Thu Feb 20 02:50:00 UTC 2025: ## Yale Law Student Debunks Claim that Children of Illegal Immigrants Lack Birthright Citizenship
**Chicago, IL** – A second-year Yale Law student, Samarth Desai, has challenged a recent claim by prominent law professors Randy Barnett and Ilan Wurman that children born in the U.S. to undocumented immigrants are not birthright citizens. Desai’s argument, supported by Northwestern law professor Steven Calabresi, centers on the historical context of the 14th Amendment, specifically focusing on debates surrounding citizenship for children of Confederate rebels during Reconstruction.
Barnett and Wurman argue that birthright citizenship hinges on allegiance, asserting that the parents’ illegal entry negates any such allegiance. Desai counters this “allegiance-as-obedience” theory by pointing to the 1867 congressional debate over stripping Confederate rebels of their citizenship. Despite their treasonous acts, Congress ultimately rejected proposals to revoke their citizenship, demonstrating that obedience wasn’t a prerequisite for birthright citizenship. Key figures like Congressman John Bingham explicitly argued that even rebellious acts did not remove one’s status as a citizen subject to U.S. jurisdiction.

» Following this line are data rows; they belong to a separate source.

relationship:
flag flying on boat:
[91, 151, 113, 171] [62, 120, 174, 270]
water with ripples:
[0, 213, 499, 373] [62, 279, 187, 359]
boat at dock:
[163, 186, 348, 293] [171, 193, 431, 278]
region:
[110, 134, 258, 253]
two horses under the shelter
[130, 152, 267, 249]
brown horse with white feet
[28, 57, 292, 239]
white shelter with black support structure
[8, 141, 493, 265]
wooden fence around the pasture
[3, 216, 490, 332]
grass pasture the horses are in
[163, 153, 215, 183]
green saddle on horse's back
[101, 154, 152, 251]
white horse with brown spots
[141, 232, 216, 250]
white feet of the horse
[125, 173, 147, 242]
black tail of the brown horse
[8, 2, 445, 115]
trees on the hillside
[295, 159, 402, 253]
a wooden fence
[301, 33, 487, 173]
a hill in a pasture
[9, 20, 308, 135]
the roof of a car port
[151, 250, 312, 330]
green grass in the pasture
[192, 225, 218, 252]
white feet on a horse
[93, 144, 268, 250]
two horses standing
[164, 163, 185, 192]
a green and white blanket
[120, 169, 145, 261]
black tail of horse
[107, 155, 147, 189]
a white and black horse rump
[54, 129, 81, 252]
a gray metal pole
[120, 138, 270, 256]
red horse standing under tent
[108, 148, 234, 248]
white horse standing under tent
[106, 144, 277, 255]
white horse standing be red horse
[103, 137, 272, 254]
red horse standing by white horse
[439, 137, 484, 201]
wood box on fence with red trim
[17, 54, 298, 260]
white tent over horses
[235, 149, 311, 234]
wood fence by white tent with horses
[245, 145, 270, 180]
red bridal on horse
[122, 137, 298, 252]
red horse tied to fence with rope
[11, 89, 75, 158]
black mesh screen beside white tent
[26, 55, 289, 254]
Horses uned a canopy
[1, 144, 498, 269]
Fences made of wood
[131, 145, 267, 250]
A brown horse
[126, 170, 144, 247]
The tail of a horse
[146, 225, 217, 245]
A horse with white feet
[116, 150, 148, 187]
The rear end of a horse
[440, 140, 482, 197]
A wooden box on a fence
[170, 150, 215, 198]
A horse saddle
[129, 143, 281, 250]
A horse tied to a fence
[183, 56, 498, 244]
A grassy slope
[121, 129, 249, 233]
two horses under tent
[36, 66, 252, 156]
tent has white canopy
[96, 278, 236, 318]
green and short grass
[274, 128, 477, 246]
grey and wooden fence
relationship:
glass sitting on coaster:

Desai’s analysis highlights the hypocrisy of applying a stricter standard to undocumented immigrants than to Confederate rebels, arguing that if the latter retained citizenship despite rebellion, then the children of undocumented immigrants, who are legally innocent, should undeniably possess birthright citizenship. The historical precedent, Desai and Calabresi contend, soundly refutes the argument that parental actions can negate a child’s birthright citizenship. The debate underscores the ongoing legal and political complexities surrounding birthright citizenship in the United States.